- FRAGMENTO DE ORIGEN:
::::::::

Pero la realidad ha demostrado que la Web no puede ser dominada y servida por nadie más que por sus propios usuarios. Las grades empresas pueden comprar todos los portales que quieran y pueden producir todos los contenidos que quieran, pero siempre estarán condenadas a ser una parte más del contenido total del ciberespacio. De esta manera la megalómana estrategia de Vivendi resulta un desastre financiero y en 2002, su presidente del consejo de administración y administrador delegado, Jean-Marie Messiere presenta la dimisión. Bajo la nueva dirección de Jean-Rene Fourtou, la compañía está llevando a cabo desde 2003 una política de cesiones para sortear la bancarrota.

Pero más allá del negocio del entretenimiento, los medios de comunicación siempre han tenido el papel de difusores de información y culturales. Y es precisamente en esta parcela donde la Web no tiene rival. Los grupos de noticias independientes han ido consolidándose poco a poco hasta adquirir una relevancia que ya podemos calificar de significativa. Así mismo, el ámbito de la cultura y la educación, no ha sido transportado con dificultad a la Red, sino que le pertenece por derecho propio, ya que éste fue el entorno en el que se desarrolló. También lentamente pero sin pausa, toda la comunidad académica y científica está haciendo uso de las posibilidades que ofrece el Web, y hasta ahora la calidad de los resultados nunca ha dejado de ir en aumento. Con la particularidad de que la comunidad académica seria e independiente, está tomando partido con total naturalidad por el movimiento de software libre que encabeza Richard Stallman con el Free Software Foundation y el proyecto GNU, y otras organizaciones ciudadanas como la Electronic Frontier Foundation. Y todo gracias a la inédita estrategia de la “masa colaboradora”, la “multitud” que, más que nunca, se ve perfectamente reflejada en la definición que Antonio Negri hace de ella: “un conjunto de singularidades cuyo utensilio de vida es el cerebro y cuya fuerza productiva consiste en la cooperación. Y si las singularidades que constituyen la multitud son plurales, el modo en que se conectan es cooperativo.” (115) Pero como veremos a continuación, las cotas más espectaculares de colaboración ciudadana en los contenidos Web no han sido alcanzadas sino muy recientemente, gracias de nuevo a la velocidad imparable de una avance científico que el sistema no da abasto a asimilar.



[1] [Fiderio, 1988]

"hipertexto, en el nivel más básico, es un manejador de base de datos que permite conectar pantallas de información usando enlaces asociativos. En un nivel mayor, hipertexto es un ambiente de software para realizar trabajo colaborativo, comunicación y adquisición de conocimiento. Los productos de este software emulan la habilidad del cerebro para almacenar y recuperar información haciendo uso de enlaces para un acceso rápido e intuitivo".

::::::::

- DATOS EN BRUTO:
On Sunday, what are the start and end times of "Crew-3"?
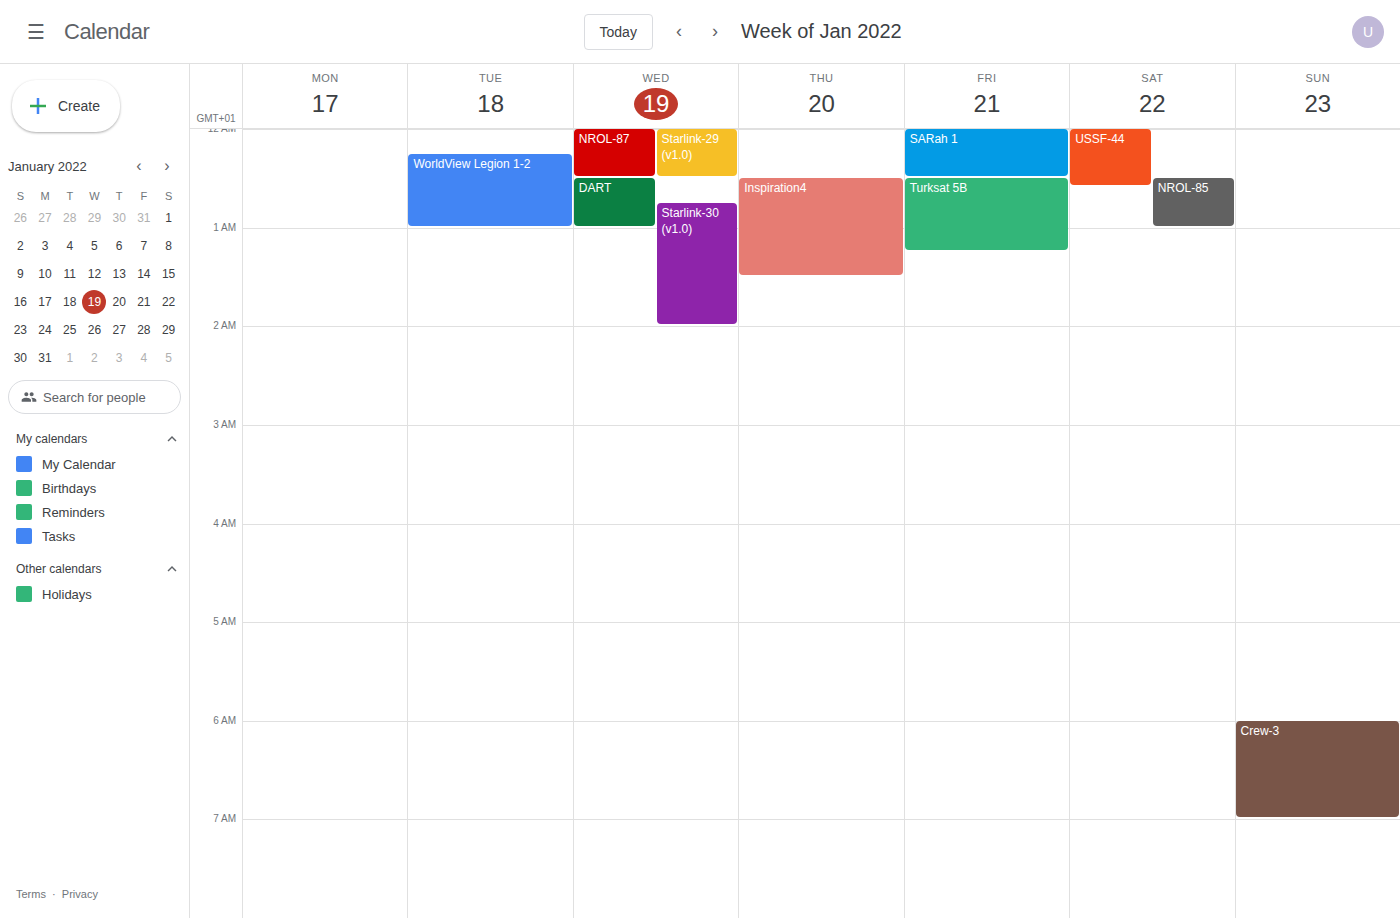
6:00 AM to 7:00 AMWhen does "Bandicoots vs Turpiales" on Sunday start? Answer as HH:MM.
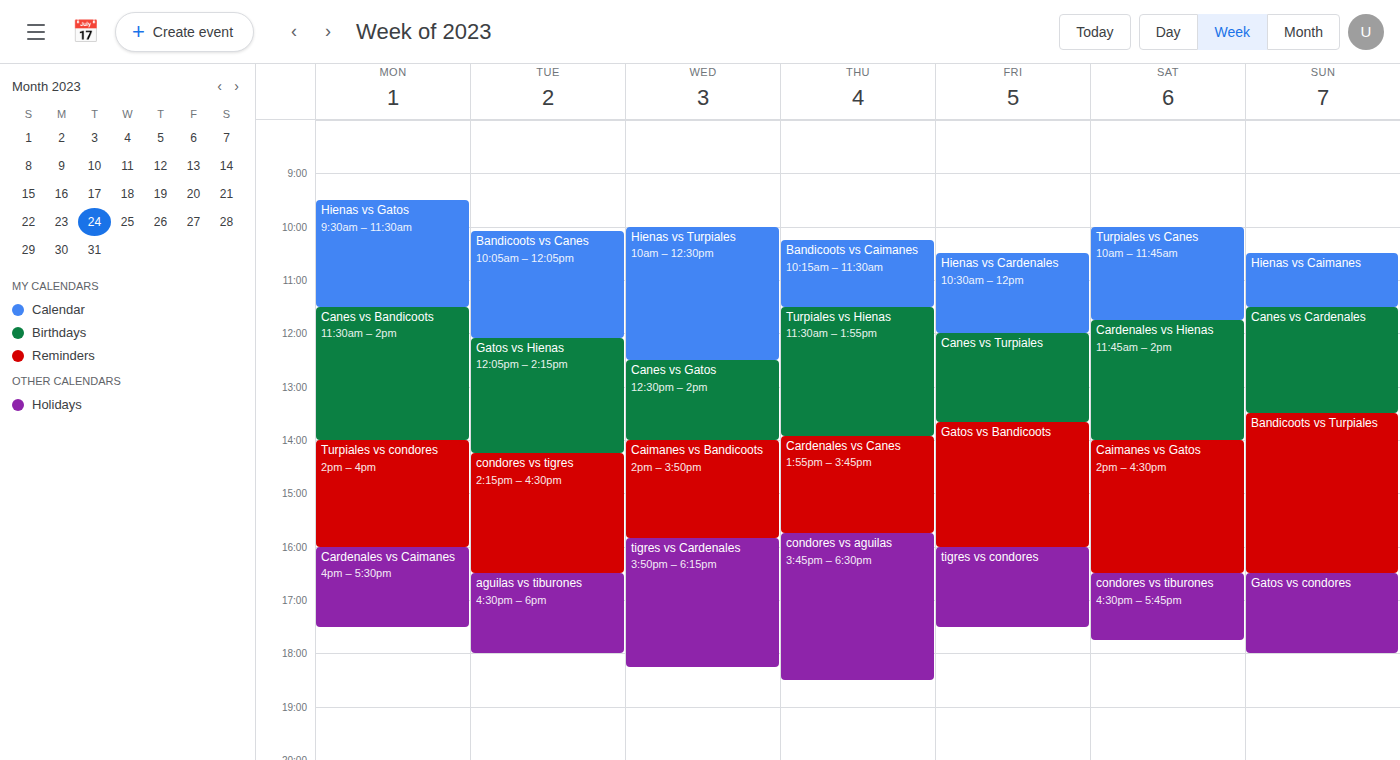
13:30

::::::::

- PROBLEMA A RESOLVER:
Retoma el texto sobre la Web y los medios de comunicación y continúa su redacción a partir de la última oración.

- RESULTADO DEL EJERCICIO:
[2] Aquí referencia al capítulo de Aportaciones técnicas

[3] Los problemas los plantean la polisémica voz “Web”, que significa tanto “telaraña”, como de manera figurada “red intrincada”, y la palabra “Wide” que no tiene una correspondencia exacta en español. Además el nombre juega con una expresión idiomática del inglés, “Whole Wide World”, que viene a significar “el mundo entero”. “Telaraña del mundo entero”, podría ser una pobre traducción para el imaginativo nombre ideado por Tim Berners Lee.

Association for Computing Machinery

No podemos dejar de mencionar durante este recorrido histórico por el término hipertexto, la organización científica que más ha impulsado el estudio y desarrollo de la letra digital, la Association of computing machinery (ACM). Se trata de la primera sociedad profesional dedicada a la computación, creada por Edmund Berkeley en el año 1947. Creemos importante recordar aquí el inicio, el impulso original y las expectativas que despertó en sus fundadores, para entender hasta qué punto su actual trabajo puede estar vinculado con el mundo de la literatura.

Para ello, una vez más debemos volver la mirada al “año cero” de nuestro mundo tal y como lo conocemos: la segunda guerra mundial. Después de aquel desaforado episodio de la historia, cualquier posible orden planetario vigente quedó devastado o fue reestructurado. El exitoso desarrollo del positivismo condujo a las grandes potencias humanas a una desenfrenada exhibición del poder al que podían aspirar llevando a término los principios que Habermas denomina principios de racionalización en las sociedades secularizadas. Y esta exhibición se vio materializada en una competición, que por supuesto tenía que ver con la tecnología, por alcanzar el mayor poder de destrucción posible. Cuando el poder de destrucción superó con creces las dimensiones del planeta en el que toda forma de vida conocida mora, ni la guerra ni la paz volvieron a ser lo que eran en ninguna parte del globo.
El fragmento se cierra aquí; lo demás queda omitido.